Peruvian Power Plant Meal, Excellent Intensive Day, Bar-baric workout!

Power Salad, white beans, yucca, roasted corn and amazing cilantro sauce
Man another awesome day! 9 more hours of intensive, had a great workout with jess and rick, then an off the hook meal tonight! Today we rounded up the end of the intensive and tomorrows the big final exam. The way all the students have been looking so far though i think it's a shoe in that this whole class will pass as they got a really great understanding of what the MBG way really is. Over the course we've worked about 9 hours each day, covered our training technique on how to re-align and heal all aches and pains with Eischens Yoga alignment to walking on your hands, bar muscle ups, approach jumps, sprints, power wheel plyo jumps, how to eat plant based and then how to put it all together Monkey Bar Gym style with the 8 week training cycle and our program design.
It's really been an great group and it's been a really big pleasure teaching this course!:)
MBG 1 - Eischens Yoga and restoration: did the EY beginner sequence first, then did an hour of partner feedback after that...THEN did a whole pro level Eischens Yoga class with Jessica and i have to say it was the best yoga class i've ever taken...felt like i was in a trance, totally focused on all poses, engaged, but yet moving with incredible ease. Then the rest pose at the end put a huge stamp of approval on it!!:) amazing morning of Eischens Yoga:)
MBG 2 Training: since my Bar-barian brother slick rick is here at the course he, jess and i trained together today and it was awesome!
Warm up skills - add one move, so i do a move on the parallel boxes, then rick, then jess...we keep adding 1 move each til we can no longer finish the sequence of moves...went something like this:
Dip > L seat > box muscle up > turn 180 degrees > cycle dip > L seat with half turn > planche hold > planche press hold > box muscle up > walking dip...then we all crashed:) but that was alot and it's really a great progressive warm up and great way to work on your skills.
  1. Muscle ups, Pullups:  5 muscle ups / 4, 1 / 3, 2 / 2, 3 / 1, 4 / 5 pullups
    1. We took turns doing each set with as crisp of form as each could, rick added a 30lb c-band to make it hard and still had perfect form:) dang:) so the 4, 1 means 4 MU's to 1 pull up as one set.
  2. Then we did a 1 rep hold 10, 1 rep hold 8 down to finish, then did 10-2 holds on each arm, then pull up and hold for 10 seconds each, then 8, 6, 4, 2 til done...great!!
  3. Then finished with push ups group work which is always great, 2 on floor, 4 on 6", 6 on 12", 8 on 18", 10 on 18", then back down...man i did diamonds on the way up and it crushed me...felt great!!!:)
At the end all 3 of us were very happy with the workout:) 3.7*
MBG 3 power plant meals!
  • Mate' tea
  • organic food bar
  • veggie wrap and kombucha with chia seeds
  • pumpkin seeds, banana
  • apple and cashew butter
  • huge greens salad, tomatoes, corn, yucca root, white beans, cilantro sauce
  • vegan peanut butter cookies:) hey hey hey:)
Overall:) feeling great!!;)
peeaaacceeee!!
jon

Comments

  1. Jon-

    Last week when you asked which comic or movie superhero our friends see as "you", I had no idea at first.
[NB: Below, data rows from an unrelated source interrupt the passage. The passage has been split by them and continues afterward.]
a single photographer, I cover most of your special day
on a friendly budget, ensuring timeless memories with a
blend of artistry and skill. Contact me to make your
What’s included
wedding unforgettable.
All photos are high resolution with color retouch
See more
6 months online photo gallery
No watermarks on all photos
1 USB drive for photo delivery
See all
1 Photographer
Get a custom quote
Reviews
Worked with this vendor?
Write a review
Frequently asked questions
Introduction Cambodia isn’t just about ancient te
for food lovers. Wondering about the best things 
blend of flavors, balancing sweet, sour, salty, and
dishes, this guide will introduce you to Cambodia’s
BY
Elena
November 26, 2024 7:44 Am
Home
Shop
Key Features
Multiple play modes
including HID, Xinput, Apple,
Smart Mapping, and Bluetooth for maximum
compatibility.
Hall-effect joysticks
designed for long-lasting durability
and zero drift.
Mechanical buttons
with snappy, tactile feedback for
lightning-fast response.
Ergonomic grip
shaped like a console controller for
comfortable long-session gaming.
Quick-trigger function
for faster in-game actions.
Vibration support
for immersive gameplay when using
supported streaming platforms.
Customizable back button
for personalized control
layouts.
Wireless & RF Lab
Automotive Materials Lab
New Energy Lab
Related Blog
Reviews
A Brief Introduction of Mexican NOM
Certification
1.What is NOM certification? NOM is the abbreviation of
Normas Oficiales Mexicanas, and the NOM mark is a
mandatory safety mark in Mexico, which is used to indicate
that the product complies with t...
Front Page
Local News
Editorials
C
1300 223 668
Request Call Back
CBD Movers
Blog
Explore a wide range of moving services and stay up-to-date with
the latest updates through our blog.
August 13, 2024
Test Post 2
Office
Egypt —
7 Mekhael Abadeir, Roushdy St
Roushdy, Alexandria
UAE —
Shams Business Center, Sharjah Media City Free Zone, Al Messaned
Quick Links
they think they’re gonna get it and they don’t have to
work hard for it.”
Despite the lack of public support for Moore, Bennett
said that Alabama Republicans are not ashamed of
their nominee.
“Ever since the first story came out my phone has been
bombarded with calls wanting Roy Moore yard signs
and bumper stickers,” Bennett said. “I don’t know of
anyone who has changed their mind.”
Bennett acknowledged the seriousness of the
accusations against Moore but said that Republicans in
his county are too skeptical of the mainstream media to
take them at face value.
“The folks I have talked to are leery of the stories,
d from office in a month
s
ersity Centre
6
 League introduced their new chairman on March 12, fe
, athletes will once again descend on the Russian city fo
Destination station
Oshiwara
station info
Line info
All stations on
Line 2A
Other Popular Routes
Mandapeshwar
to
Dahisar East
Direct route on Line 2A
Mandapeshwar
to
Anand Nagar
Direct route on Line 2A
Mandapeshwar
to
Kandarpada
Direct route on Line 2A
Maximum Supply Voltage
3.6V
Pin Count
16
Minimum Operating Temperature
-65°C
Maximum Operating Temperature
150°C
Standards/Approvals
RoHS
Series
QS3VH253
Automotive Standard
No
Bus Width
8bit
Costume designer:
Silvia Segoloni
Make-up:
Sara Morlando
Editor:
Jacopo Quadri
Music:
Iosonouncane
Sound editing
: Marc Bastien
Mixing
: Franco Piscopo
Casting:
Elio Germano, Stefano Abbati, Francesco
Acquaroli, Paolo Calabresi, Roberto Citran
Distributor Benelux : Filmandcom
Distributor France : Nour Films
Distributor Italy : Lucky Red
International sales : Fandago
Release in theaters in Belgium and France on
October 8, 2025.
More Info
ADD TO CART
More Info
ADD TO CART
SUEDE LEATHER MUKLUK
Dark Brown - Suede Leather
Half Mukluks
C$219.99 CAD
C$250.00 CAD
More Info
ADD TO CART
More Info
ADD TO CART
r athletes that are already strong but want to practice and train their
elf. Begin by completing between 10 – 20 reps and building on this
But one of my close friends (who happens to be into comics) said "Dude, you're totally Beast from X-Men!" He's right! Like me, Beast (aka Hank McCoy) enjoys reading and trying to enlighten himself. He's gentle but can kick someone in the rear if the situation calls for it. He's covered in fur and my friends like to point out my hairy chest and shoulders. He's also strong and agile and interested in health and science, like me. Of course I'm not jacked like he is, but that's ok.